** ASSIGNED TASK **
Going through the material below, please gather all lines with the word "Cкидки" in them.

** ENTRIES SUPPLIED **
Content starts
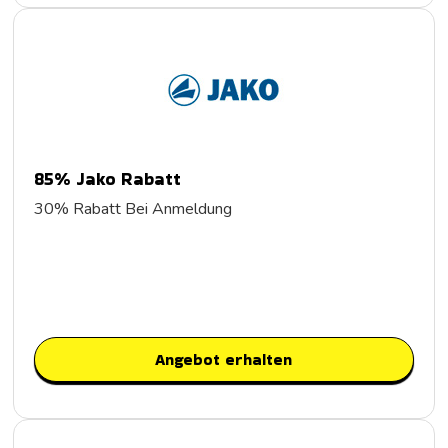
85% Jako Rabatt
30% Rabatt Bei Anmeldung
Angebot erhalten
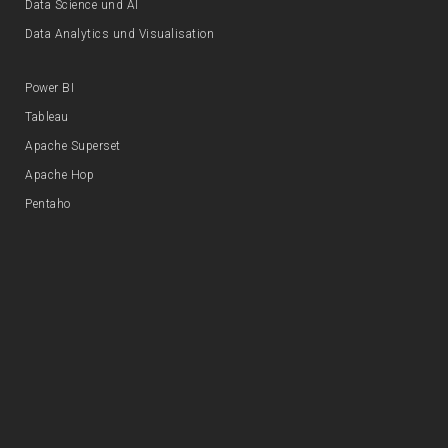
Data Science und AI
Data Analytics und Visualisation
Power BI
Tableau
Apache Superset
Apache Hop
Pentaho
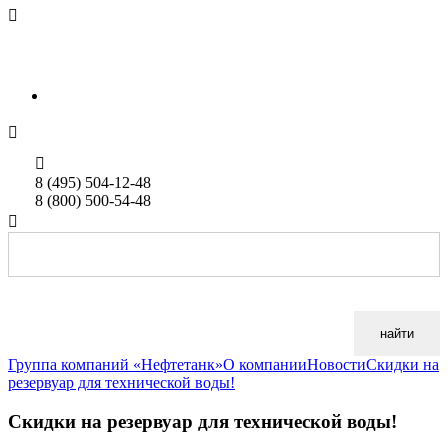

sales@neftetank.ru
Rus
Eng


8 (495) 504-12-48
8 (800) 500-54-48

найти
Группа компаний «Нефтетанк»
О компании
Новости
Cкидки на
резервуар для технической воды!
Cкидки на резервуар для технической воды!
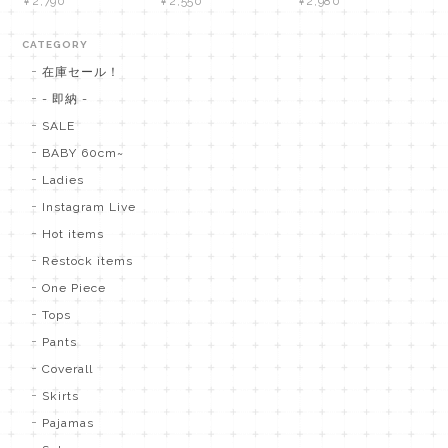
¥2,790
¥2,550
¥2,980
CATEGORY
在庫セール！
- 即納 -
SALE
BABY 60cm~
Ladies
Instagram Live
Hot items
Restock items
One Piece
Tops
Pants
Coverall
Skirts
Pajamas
Content ends
Content starts
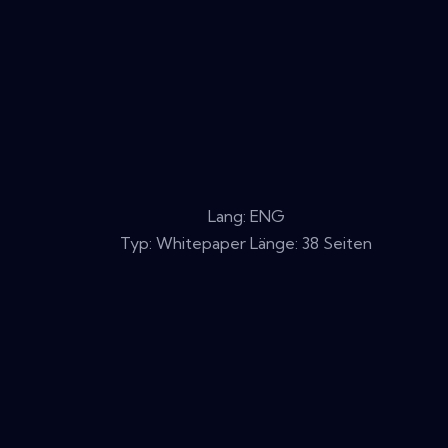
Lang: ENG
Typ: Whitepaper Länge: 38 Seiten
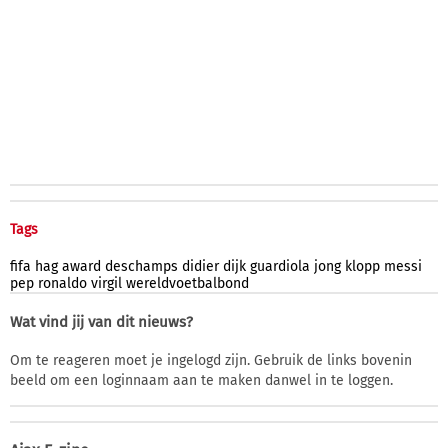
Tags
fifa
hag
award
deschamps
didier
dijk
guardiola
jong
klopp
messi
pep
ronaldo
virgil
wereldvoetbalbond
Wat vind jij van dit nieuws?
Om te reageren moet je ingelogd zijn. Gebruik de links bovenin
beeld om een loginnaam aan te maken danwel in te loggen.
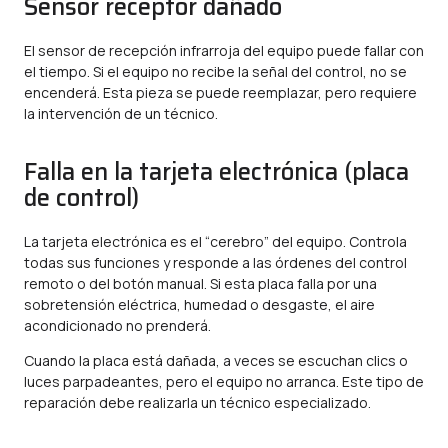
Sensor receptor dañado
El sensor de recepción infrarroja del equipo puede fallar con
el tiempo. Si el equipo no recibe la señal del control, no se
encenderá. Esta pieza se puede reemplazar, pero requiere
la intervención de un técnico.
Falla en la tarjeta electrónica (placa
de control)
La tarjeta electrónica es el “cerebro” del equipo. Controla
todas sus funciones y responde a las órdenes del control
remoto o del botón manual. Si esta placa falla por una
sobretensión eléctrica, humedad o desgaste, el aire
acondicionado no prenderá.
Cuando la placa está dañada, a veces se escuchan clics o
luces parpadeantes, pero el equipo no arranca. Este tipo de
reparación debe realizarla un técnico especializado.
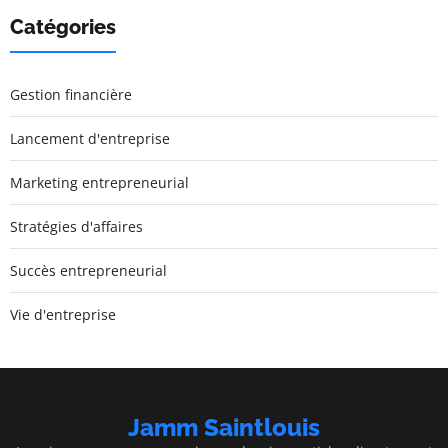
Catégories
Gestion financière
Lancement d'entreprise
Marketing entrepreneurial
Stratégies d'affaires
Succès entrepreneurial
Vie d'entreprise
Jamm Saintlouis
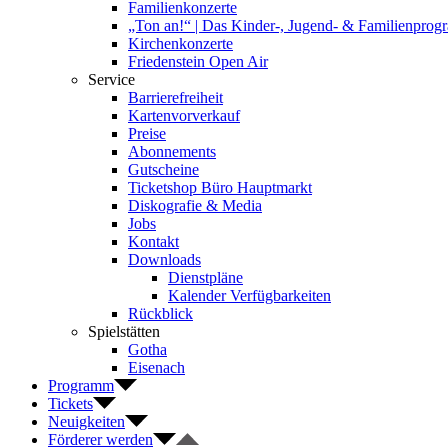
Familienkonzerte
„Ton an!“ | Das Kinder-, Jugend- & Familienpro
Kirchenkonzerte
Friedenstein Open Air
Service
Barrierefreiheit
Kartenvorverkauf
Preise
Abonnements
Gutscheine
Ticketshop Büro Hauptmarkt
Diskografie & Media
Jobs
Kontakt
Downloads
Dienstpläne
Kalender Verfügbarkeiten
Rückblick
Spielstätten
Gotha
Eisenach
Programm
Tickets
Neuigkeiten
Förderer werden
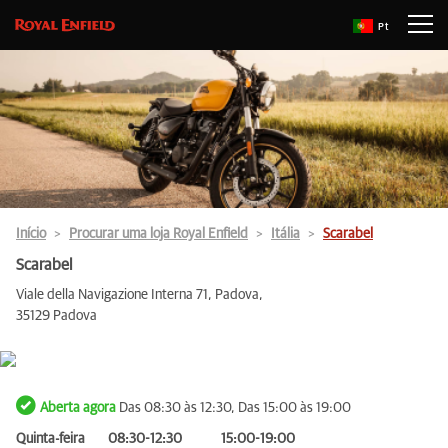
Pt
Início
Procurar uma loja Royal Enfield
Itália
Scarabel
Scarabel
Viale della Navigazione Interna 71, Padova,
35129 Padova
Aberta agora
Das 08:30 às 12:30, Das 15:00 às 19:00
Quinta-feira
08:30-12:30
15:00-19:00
Content ends
Content starts
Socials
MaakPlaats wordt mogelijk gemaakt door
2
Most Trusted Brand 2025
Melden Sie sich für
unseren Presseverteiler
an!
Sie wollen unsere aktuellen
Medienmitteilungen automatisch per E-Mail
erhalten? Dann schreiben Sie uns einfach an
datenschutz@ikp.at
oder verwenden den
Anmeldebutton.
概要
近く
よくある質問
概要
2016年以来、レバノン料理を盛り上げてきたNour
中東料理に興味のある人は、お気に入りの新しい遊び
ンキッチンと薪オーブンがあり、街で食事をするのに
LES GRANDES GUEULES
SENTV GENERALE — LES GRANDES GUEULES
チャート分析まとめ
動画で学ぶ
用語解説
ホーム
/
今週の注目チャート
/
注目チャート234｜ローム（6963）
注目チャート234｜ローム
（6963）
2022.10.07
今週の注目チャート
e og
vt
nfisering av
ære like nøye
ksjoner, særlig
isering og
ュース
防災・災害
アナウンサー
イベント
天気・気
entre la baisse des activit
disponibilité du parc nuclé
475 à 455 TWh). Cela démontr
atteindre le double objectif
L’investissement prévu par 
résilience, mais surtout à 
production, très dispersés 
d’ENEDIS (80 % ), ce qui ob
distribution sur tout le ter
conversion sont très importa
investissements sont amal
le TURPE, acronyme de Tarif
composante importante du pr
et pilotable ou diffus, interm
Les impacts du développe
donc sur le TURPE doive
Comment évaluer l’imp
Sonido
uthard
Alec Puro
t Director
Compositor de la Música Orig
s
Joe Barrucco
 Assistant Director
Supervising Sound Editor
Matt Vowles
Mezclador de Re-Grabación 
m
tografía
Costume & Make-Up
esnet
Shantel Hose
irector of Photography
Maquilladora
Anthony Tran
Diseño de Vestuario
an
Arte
Content ends
** RESULT OF THE EXERCISE **
Cкидки на
Cкидки на резервуар для технической воды!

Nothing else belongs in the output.